The Dutch traders, at once noticing the insatiable demand for the famed remedy, sought all over the world for a supply. The sweetish and mucilaginous root, though considered worthless by Europeans, was then occasionally bringing its weight in gold, and usually seven times its weight in silver, at Peking, and the merchants in the annual embassy from Seoul were reaping a rich harvest. Besides selling the younger and less valuable crop in its natural condition, they had factories in which the two-legged roots—which to the Asiatic imagination suggested the figure of the human body they were meant to refresh—were so manipulated as to take on the appearance of age, thus enhancing their price in the market.

Suddenly the Corean market was broken.
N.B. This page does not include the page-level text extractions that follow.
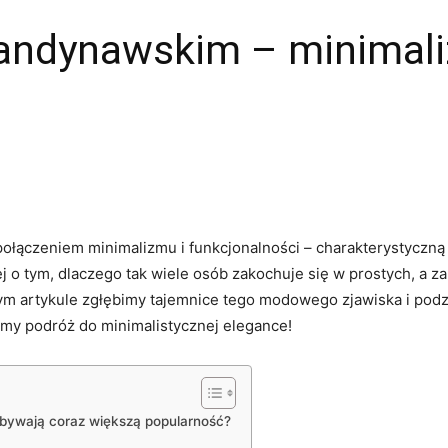
kandynawskim – minimali
połączeniem minimalizmu i funkcjonalności – charakterystyczn
 o tym, dlaczego tak⁣ wiele osób zakochuje się w prostych, a z
m artykule zgłębimy tajemnice tego modowego zjawiska i podzie
ijmy podróż do minimalistycznej elegance!
bywają coraz większą popularność?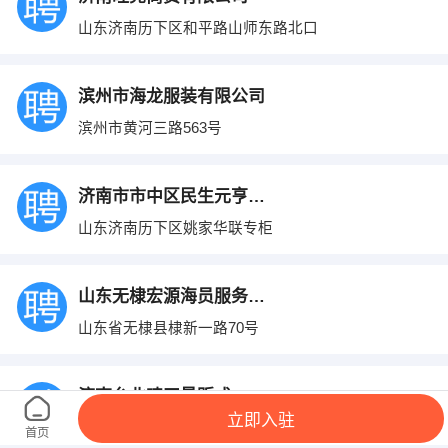
山东济南历下区和平路山师东路北口
滨州市海龙服装有限公司
滨州市黄河三路563号
济南市市中区民生元亨鞋行
山东济南历下区姚家华联专柜
山东无棣宏源海员服务有限公司
山东省无棣县棣新一路70号
济南台北唛田量贩式
立即入驻
山东济南历下泉城路26号世茂国际广场
首页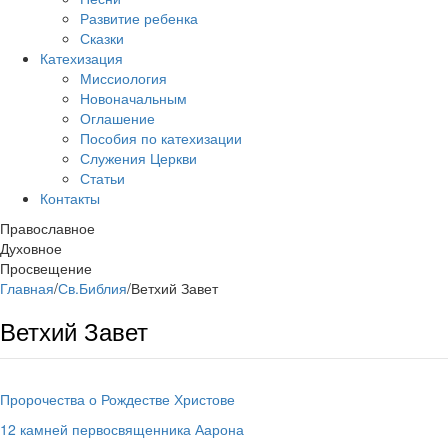
Развитие ребенка
Сказки
Катехизация
Миссиология
Новоначальным
Оглашение
Пособия по катехизации
Служения Церкви
Статьи
Контакты
Православное
Духовное
Просвещение
Главная
/
Св.Библия
/
Ветхий Завет
Ветхий Завет
Пророчества о Рождестве Христове
12 камней первосвященника Аарона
Stimulated by the Dutch merchants at Albany, the Indians of Massachusetts had found the fleshy root growing abundantly on the hills around Stockbridge in Massachusetts. Taking it to Albany, they exchanged it for hardware, trinkets, and rum. While the Dutch domines were scandalized at the drunken revels of the “Yankee” Indians, who equalled the Mohawks in their inebriation, good Jonathan Edwards at Stockbridge was grieving over the waywardness of his dusky flock, because they had gone wild over ginseng-hunting.

The Hollanders, shipping the bundled roots on their galliots down the Hudson, and thence to Amsterdam and London, sold them to the British East India Company at a profit of five hundred per cent. Landed at Canton, and thence carried to Peking, American ginseng broke the market, forced the price to a shockingly low figure, and dealt a heavy blow to the Corean monopoly. [[389]]

Henceforth a steady stream of ginseng—now found in limitless quantities in the Ohio and Mississippi valleys—poured into China. Though far inferior to the best article, it (Aralia quinquefolia) is sufficiently like it in taste and real or imaginary qualities to rival the root of Chō-sen, which is not of the very highest grade.

Less than a generation had passed from the time that the western end of Massachusetts had any influence on Corea or China, before there was brought from the far East an herb that influenced the colony at her other end, far otherwise than commercially. Massachusetts had sent ginseng to Canton, China now sent tea to Massachusetts. The herb from Amoy was pitched into the sea by men dressed and painted like the Indians, and the Revolution followed.

The war for independence over, Captain John Greene, in the ship Empress of China, sailed from New York, February 22, 1784. Major Samuel Shaw, the supercargo, without government aid or recognition, established American trade with China, living at Canton during part of the year 1786 and the whole of 1787 and 1788. Having been appointed consul by President Washington in 1789, while on a visit home, Major Shaw returned to China in an entirely new ship, the Massachusetts, built, navigated, and owned by American citizens. At Canton he held the office of consul certainly until the year 1790, and presumably until his death in 1794. This first consul of the United States in China received his commission from Congress, on condition that he should “not be entitled to receive any salary, fees, or emoluments whatever.”

Animated by the spirit of independence, and a laudable ambition, the resolute citizen of the New World declared that “the Americans must have tea, and they seek the most lucrative market for their precious root ginseng.”[1]

It was ginseng and tea—an exchange of the materials for drink, a barter of tonics—that brought the Americans and Chinese, and finally the Americans and Coreans together. [[390]]

Cotton was the next American raw material exported to China, beginning in 1791. In 1842 the loaded ships sailed direct from Alabama to Canton, on the expansion of trade after the Opium War.

The idea now began to dawn upon some minds that it was high time that Japan and Corea should be opened to American commerce.